Here the adventurers stayed, breathing the pure wild air that cities know not; by day they hunted, and lit fires by night, and sang and feasted, and forgot Carcassonne. The terrible denizens of the gloom never molested them, venison was plentiful, and all manner of water–fowl: they loved the chase by day, and by night their favourite songs. Thus day after day went by, thus week after week. Time flung over this encampment a handful of noons, the gold and silver moons that waste the year away; Autumn and Winter passed, and Spring appeared; and still the warriors hunted and feasted there.
One night of the springtide they were feasting about a fire and telling tales of the chase, and the soft moths came out of the dark and flaunted their colours in the firelight, and went out grey into the dark again; and the night wind was cool upon the warriors’ necks, and the camp–fire was warm in their faces, and a silence had settled among them after some song, and Arleon all at once rose suddenly up, remembering Carcassonne. And his hand swept over the strings of his harp, awaking the deeper chords, like the sound of a nimble people dancing their steps on bronze, and the music rolled away into the night’s own silence, and the voice of Arleon rose:
“When there is blood in the bath she knows there is war in the mountains, and longs for the battle–shout of kingly men.”

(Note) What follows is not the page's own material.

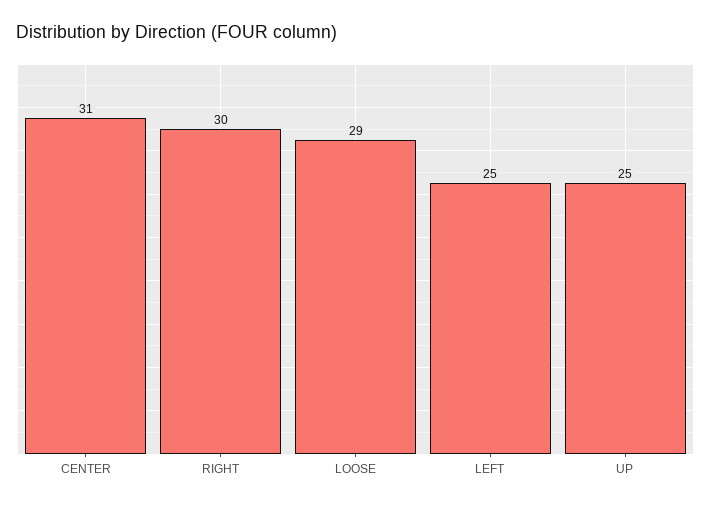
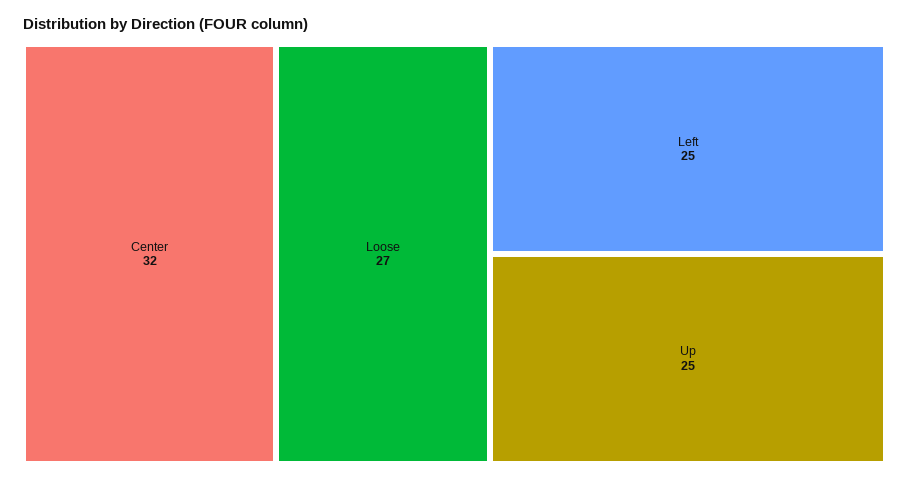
CENTER: 31 -> 32
RIGHT: 30 -> none
LOOSE: 29 -> 27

And suddenly all shouted, “Carcassonne!” And at that word their idleness was gone as a dream is gone from a dreamer waked with a shout. And soon the great march began that faltered no more nor wavered. Unchecked by battles, undaunted in lonesome spaces, ever unwearied by the vulturous years, the warriors of Camorak held on; and Arleon’s inspiration led them still. They cleft with the music of Arleon’s harp the gloom of ancient silences; they went singing into battles with terrible wild men, and came out singing, but with fewer voices; they came to villages in valleys full of the music of bells, or saw the lights at dusk of cottages sheltering others.
They became a proverb for wandering, and a legend arose of strange, disconsolate men. Folks spoke of them at nightfall when the fire was warm and rain slipped down the eaves; and when the wind was high small children feared the Men Who Would Not Rest were going clattering past. Strange tales were told of men in old grey armour moving at twilight along the tops of the hills and never asking shelter; and mothers told their boys who grew impatient of home that the grey wanderers were once so impatient and were now hopeless of rest, and were driven along with the rain whenever the wind was angry.

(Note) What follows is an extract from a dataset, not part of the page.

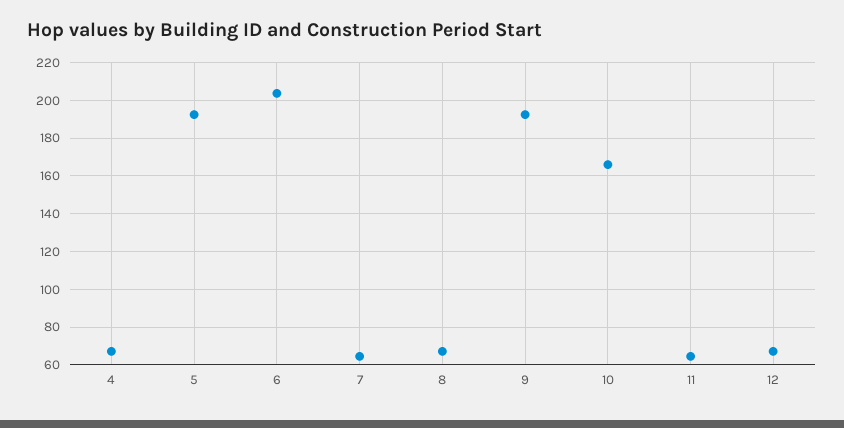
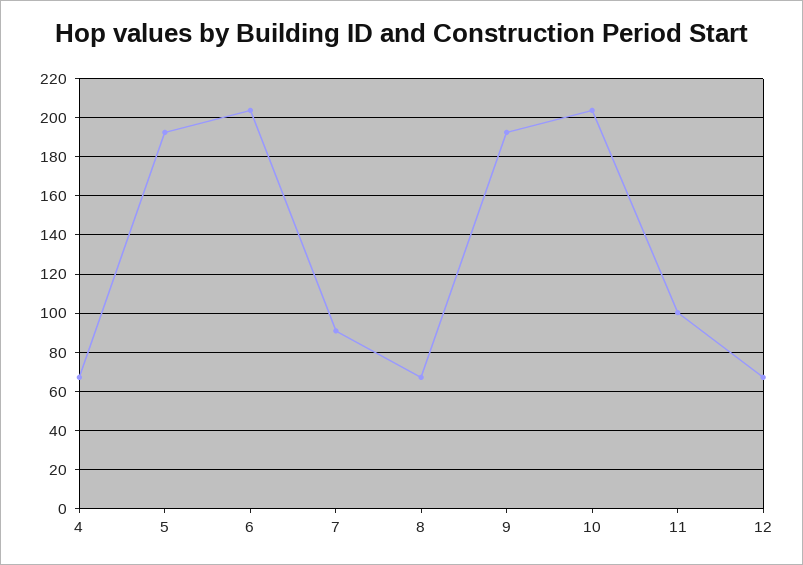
7: 65 -> 90
10: 165 -> 205
11: 65 -> 100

But the wanderers were cheered in their wandering by the hope of coming to Carcassonne, and later on by anger against Fate, and at last they marched on still because it seemed better to march on than to think.
For many years they had wandered and had fought with many tribes; often they gathered legends in villages and listened to idle singers singing songs; and all the rumours of Carcassonne still came from the South.